Zend_Db Question... updating an incrementor

Question

Should this work? (increment the login count?)

// update the login count
$data = array(
   'logins' => 'logins + 1'
);

$n = $db->update('users', $data, 'user_id = '.$_userId);

Answer 1

$data = array(
   'logins' => new Zend_Db_Expr('logins + 1')
);

Also use quoting so you aren't as vulnerable to SQL injection:

$n = $db->update('users', $data, $db->quoteInto('user_id = ?', $_userId));

---

Re comment: Yes, in the case of the update() method, it assumes you're sending a literal value unless you use an object of type Zend_Db_Expr.
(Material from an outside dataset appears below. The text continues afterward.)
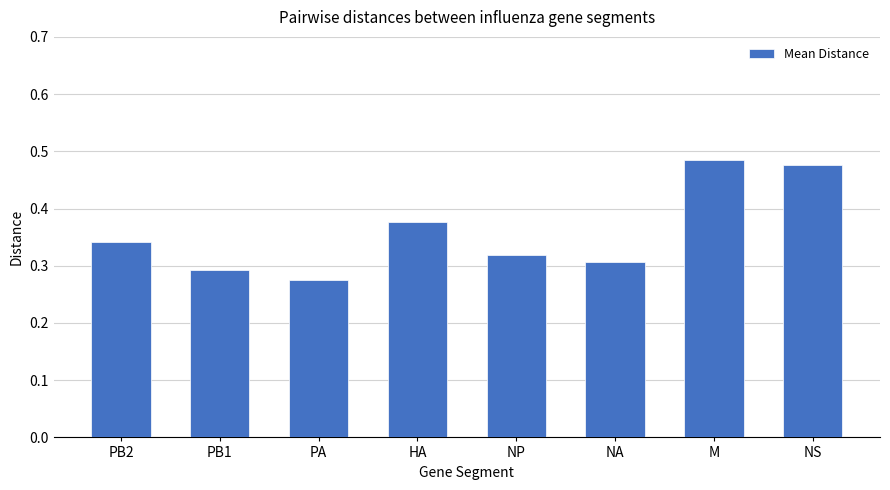

The value at NA is 0.5. True or false?

False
You can test this yourself:

$db->getProfiler()->setEnabled(true);
$n = $db->update('users', $data, $db->quoteInto('user_id = ?', $_userId));
$qp = $db->getProfiler()->getLastQueryProfile();
echo $qp->getQuery() . "\n";

Any literal value you give in your $data array is parameterized so the query ends up looking like this:

UPDATE `users` SET `login` = ? WHERE user_id = 123

If you use an object of class Zend_Db_Expr, it knows to interpolate the string literally into the query, instead of parameterizing:

UPDATE `users` SET `login` = NOW() WHERE user_id = 123

Note that when you interpolate expressions like this, you are responsible for validation so you don't get security vulnerabilities.